Recipes
Web Scraping at Scale
Scrape data from protected websites using SessionKit's stealth sessions, residential proxies, and automatic retry logic.
Basic Scraping Pattern
import { SessionKit } from '@sessionkit/sdk'
import { chromium } from 'playwright'
const sk = new SessionKit({ apiKey: process.env.SESSIONKIT_API_KEY })
async function scrape(url: string) {
const session = await sk.sessions.create({
proxy: { type: 'residential', country: 'US', sticky: true },
stealth: 'max',
fingerprint: 'auto',
timeout: 120,
})
const browser = await chromium.connectOverCDP(session.cdpUrl)
const page = await browser.newPage()
try {
await page.goto(url, { waitUntil: 'networkidle' })
// Extract data
const data = await page.evaluate(() => {
const items = document.querySelectorAll('.product-card')

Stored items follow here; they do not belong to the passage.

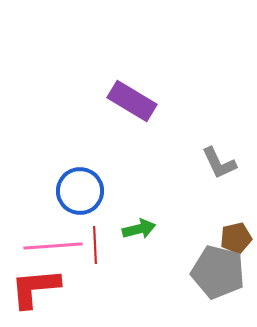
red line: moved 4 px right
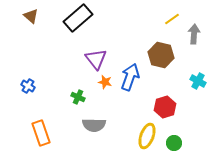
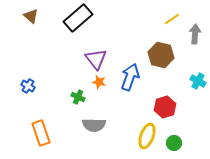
gray arrow: moved 1 px right
orange star: moved 6 px left
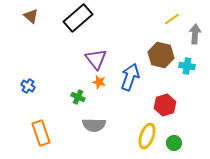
cyan cross: moved 11 px left, 15 px up; rotated 21 degrees counterclockwise
red hexagon: moved 2 px up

return Array.from(items).map(item => ({
title: item.querySelector('h2')?.textContent?.trim(),
price: item.querySelector('.price')?.textContent?.trim(),
url: item.querySelector('a')?.href,
}))
})
return data
} finally {
await browser.close()
await sk.sessions.destroy(session.id)
}
}
Parallel Scraping with Fleets
For high-throughput scraping, use a fleet to avoid cold-start latency:
// Create a fleet for scraping
const fleet = await sk.fleets.create({
name: 'product-scraper',
size: 20,
maxSize: 50,
proxy: { type: 'datacenter', region: 'us' },
stealth: 'basic',
sessionTimeout: 60,
})
// Scrape multiple URLs in parallel
const urls = ['https://example.com/page/1', 'https://example.com/page/2', ...]
const results = await Promise.all(
urls.map(async (url) => {
const session = await sk.fleets.acquire(fleet.id)
const browser = await chromium.connectOverCDP(session.cdpUrl)
const page = await browser.newPage()
try {
await page.goto(url)
const data = await page.evaluate(() => document.title)
return { url, data }
} finally {
await browser.close()
await sk.fleets.release(fleet.id, session.id)
}
})
)
Handling Anti-Bot Challenges
async function scrapeProtectedSite(url: string) {
const session = await sk.sessions.create({
proxy: { type: 'residential', country: 'US' },
stealth: 'max',
fingerprint: 'auto',
})
const browser = await chromium.connectOverCDP(session.cdpUrl)
const page = await browser.newPage()
await page.goto(url)
// Wait for Cloudflare challenge to resolve
await page.waitForFunction(
() => !document.querySelector('#cf-challenge-running'),
{ timeout: 15000 }
).catch(() => {
console.log('Challenge did not resolve — may need to retry')
})
// Check if we passed
const title = await page.title()
if (title.includes('Just a moment')) {
throw new Error('Anti-bot challenge not bypassed')
}
// Continue with scraping...
const content = await page.content()
return content
}
Best Practices
- Use residential proxies for anti-bot protected sites
- Enable sticky sessions for multi-page crawls requiring login
- Add random delays between actions to mimic human behavior
- Rotate fingerprints between sessions to avoid tracking
- Respect
robots.txtand rate-limit your requests - Handle errors gracefully with exponential backoff
Important: Always comply with the target website's Terms of Service and applicable laws when scraping.